Yield: 4 to 6 servings
2 tablespoons kosher salt
2 tablespoons smoked paprika
2 tablespoons firmly packed light brown sugar
1 tablespoon sugar
1 tablespoon ground black pepper
2 teaspoons dried oregano
2 teaspoons ground mustard
1 teaspoon garlic powder
1 teaspoon onion powder
1 teaspoon dried thyme leaves
1 teaspoon ground cumin
1 teaspoon celery seeds
½ teaspoon ground red pepper
1 cup water
¼ cup apple-cider vinegar
2 (3½-pound) racks St. Louis–style pork spare ribs
1. In a medium bowl, combine salt, paprika, brown sugar, sugar, black pepper, oregano, mustard, garlic powder, onion powder, thyme, cumin, celery seeds, and red pepper.
2. Place 2 tablespoons spice mixture in a small bowl; add 1 cup water and apple-cider vinegar, whisking to combine to create mopping sauce. Set mixture aside.
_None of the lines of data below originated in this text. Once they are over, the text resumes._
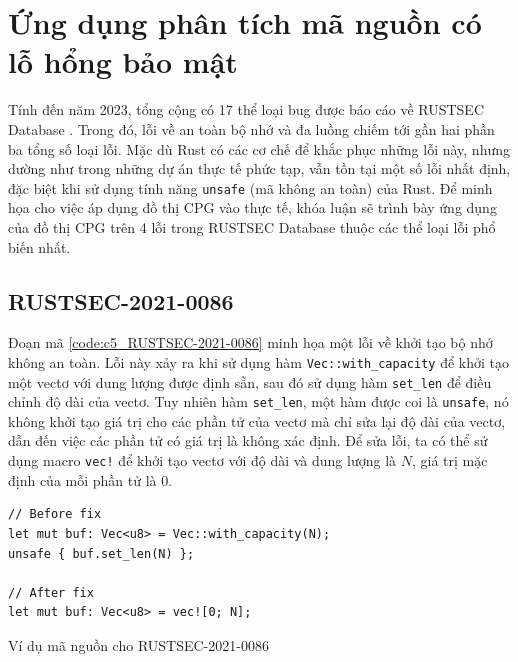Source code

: \section{Ứng dụng phân tích mã nguồn có lỗ hổng bảo mật}

Tính đến năm 2023, tổng cộng có 17 thể loại bug được báo cáo về RUSTSEC Database \cite{zheng2023closer}.
Trong đó, lỗi về an toàn bộ nhớ và đa luồng chiếm tới gần hai phần ba tổng số loại lỗi.
Mặc dù Rust có các cơ chế để khắc phục những lỗi này, nhưng dường như trong những dự án thực tế phức tạp, vẫn tồn tại một số lỗi nhất định, đặc biệt khi sử dụng tính năng \texttt{unsafe} (mã không an toàn) của Rust.
Để minh họa cho việc áp dụng đồ thị CPG vào thực tế, khóa luận sẽ trình bày ứng dụng của đồ thị CPG trên 4 lỗi trong RUSTSEC Database thuộc các thể loại lỗi phổ biến nhất.

\subsection{RUSTSEC-2021-0086}

Đoạn mã \ref{code:c5_RUSTSEC-2021-0086} minh họa một lỗi về khởi tạo bộ nhớ không an toàn.
Lỗi này xảy ra khi sử dụng hàm \texttt{Vec::with\_capacity} để khởi tạo một vectơ với dung lượng được định sẵn, sau đó sử dụng hàm \texttt{set\_len} để điều chỉnh độ dài của vectơ.
Tuy nhiên hàm \texttt{set\_len}, một hàm được coi là \texttt{unsafe}, nó không khởi tạo giá trị cho các phần tử của vectơ mà chỉ sửa lại độ dài của vectơ, dẫn đến việc các phần tử có giá trị là không xác định.
Để sửa lỗi, ta có thể sử dụng macro \texttt{vec!} để khởi tạo vectơ với độ dài và dung lượng là $N$, giá trị mặc định của mỗi phần tử là $0$.

\begin{listing}[H]
\begin{verbatim}
// Before fix
let mut buf: Vec<u8> = Vec::with_capacity(N);
unsafe { buf.set_len(N) };

// After fix
let mut buf: Vec<u8> = vec![0; N];
\end{verbatim}
\caption{Ví dụ mã nguồn cho RUSTSEC-2021-0086}
\label{code:c5_RUSTSEC-2021-0086}
\end{listing}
3. Rinse ribs and pat dry. Remove thin membrane from back of ribs by piercing it with a sharp knife and pulling it off. Rub salt mixture evenly over ribs. Let stand at room temperature for 30 minutes.
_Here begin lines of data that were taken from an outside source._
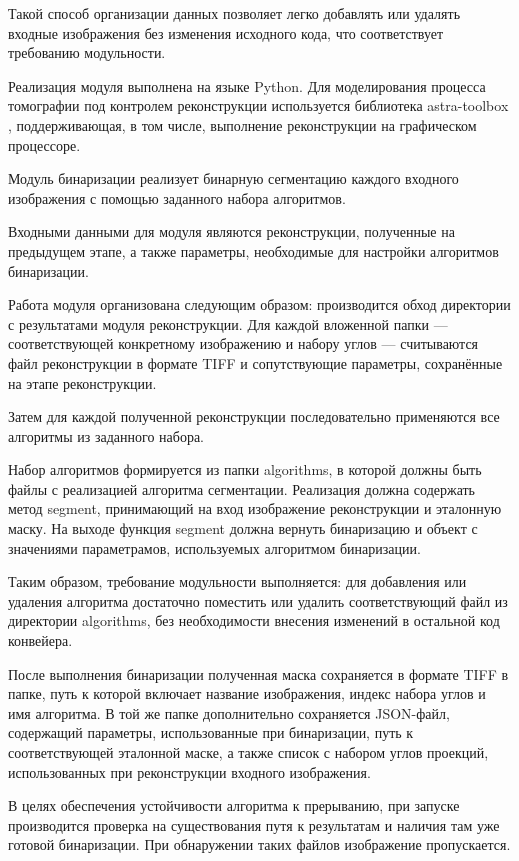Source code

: Такой способ организации данных позволяет легко добавлять или удалять входные изображения без изменения исходного кода, что соответствует требованию модульности.

Реализация модуля выполнена на языке Python. Для моделирования процесса томографии под контролем реконструкции используется библиотека astra-toolbox \cite{van2016fast}, поддерживающая, в том числе, выполнение реконструкции на графическом процессоре.

Модуль бинаризации реализует бинарную сегментацию каждого входного изображения с помощью заданного набора алгоритмов.

Входными данными для модуля являются реконструкции, полученные на предыдущем этапе, а также параметры, необходимые для настройки алгоритмов бинаризации.

Работа модуля организована следующим образом: производится обход директории с результатами модуля реконструкции. Для каждой вложенной папки — соответствующей конкретному изображению и набору углов — считываются файл реконструкции в формате TIFF и сопутствующие параметры, сохранённые на этапе реконструкции.

Затем для каждой полученной реконструкции последовательно применяются все алгоритмы из заданного набора.

Набор алгоритмов формируется из папки algorithms, в которой должны быть файлы с реализацией алгоритма сегментации. Реализация должна содержать метод segment, принимающий на вход изображение реконструкции и эталонную маску. На выходе функция segment должна вернуть бинаризацию и объект с значениями параметрамов, используемых алгоритмом бинаризации. 

Таким образом, требование модульности выполняется: для добавления или удаления алгоритма достаточно поместить или удалить соответствующий файл из директории algorithms, без необходимости внесения изменений в остальной код конвейера.

После выполнения бинаризации полученная маска сохраняется в формате TIFF в папке, путь к которой включает название изображения, индекс набора углов и имя алгоритма. В той же папке дополнительно сохраняется JSON-файл, содержащий параметры, использованные при бинаризации, путь к соответствующей эталонной маске, а также список с набором углов проекций, использованных при реконструкции входного изображения.

В целях обеспечения устойчивости алгоритма к прерыванию, при запуске производится проверка на существования путя к результатам и наличия там уже готовой бинаризации. При обнаружении таких файлов изображение пропускается.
4. Preheat one side of grill to medium-low (250° to 300°).
5. Grill ribs, meaty side down, over indirect heat, with grill lid closed, for 2 hours, brushing ribs every 30 minutes with mopping sauce. Turn ribs over, and cook for 3 to 4 hours, brushing every 30 minutes with mopping sauce. Cook until meat is very tender. Serve immediately.